▶ **Circuit design text data**
[Start of Attachment]

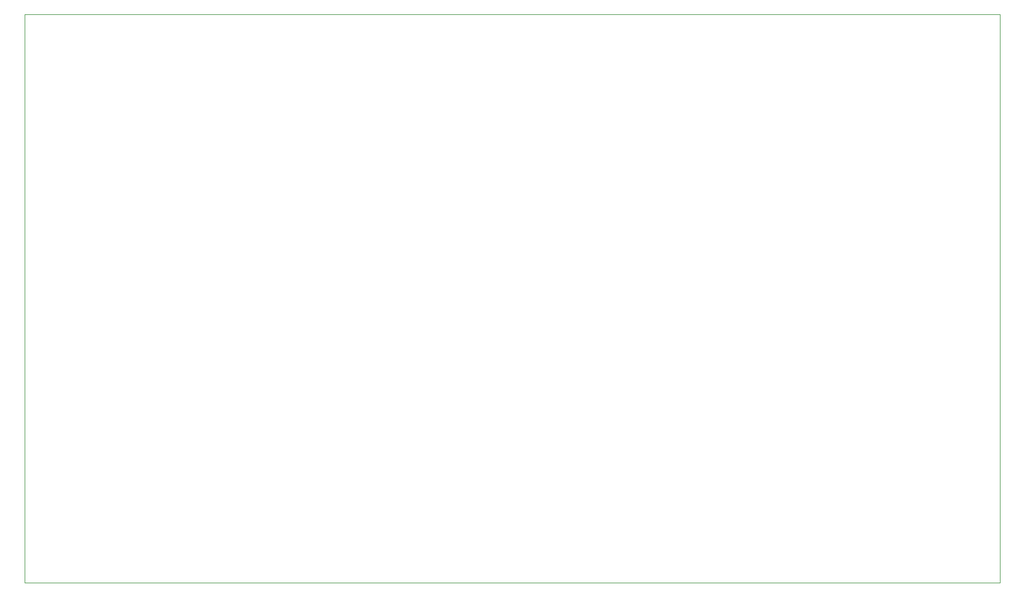
<source format=gm1>
%TF.GenerationSoftware,KiCad,Pcbnew,9.0.4*%
%TF.CreationDate,2025-10-20T13:27:51-05:00*%
%TF.ProjectId,Lab 7 Custom PCB Buck Converter,4c616220-3720-4437-9573-746f6d205043,rev?*%
%TF.SameCoordinates,Original*%
%TF.FileFunction,Profile,NP*%
%FSLAX46Y46*%
G04 Gerber Fmt 4.6, Leading zero omitted, Abs format (unit mm)*
G04 Created by KiCad (PCBNEW 9.0.4) date 2025-10-20 13:27:51*
%MOMM*%
%LPD*%
G01*
G04 APERTURE LIST*
%TA.AperFunction,Profile*%
%ADD10C,0.050000*%
%TD*%
G04 APERTURE END LIST*
D10*
X78500000Y-61000000D02*
X222500000Y-61000000D01*
X222500000Y-145000000D01*
X78500000Y-145000000D01*
X78500000Y-61000000D01*
M02*

</source>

[End of Attachment]

▶ **Task prompt**
Output each entry verbatim; none of the pictures should be included.

▶ **Response**
<source format=gm1>
%TF.GenerationSoftware,KiCad,Pcbnew,9.0.4*%
%TF.CreationDate,2025-10-20T13:27:51-05:00*%
%TF.ProjectId,Lab 7 Custom PCB Buck Converter,4c616220-3720-4437-9573-746f6d205043,rev?*%
%TF.SameCoordinates,Original*%
%TF.FileFunction,Profile,NP*%
%FSLAX46Y46*%
G04 Gerber Fmt 4.6, Leading zero omitted, Abs format (unit mm)*
G04 Created by KiCad (PCBNEW 9.0.4) date 2025-10-20 13:27:51*
%MOMM*%
%LPD*%
G01*
G04 APERTURE LIST*
%TA.AperFunction,Profile*%
%ADD10C,0.050000*%
%TD*%
G04 APERTURE END LIST*
D10*
X78500000Y-61000000D02*
X222500000Y-61000000D01*
X222500000Y-145000000D01*
X78500000Y-145000000D01*
X78500000Y-61000000D01*
M02*

</source>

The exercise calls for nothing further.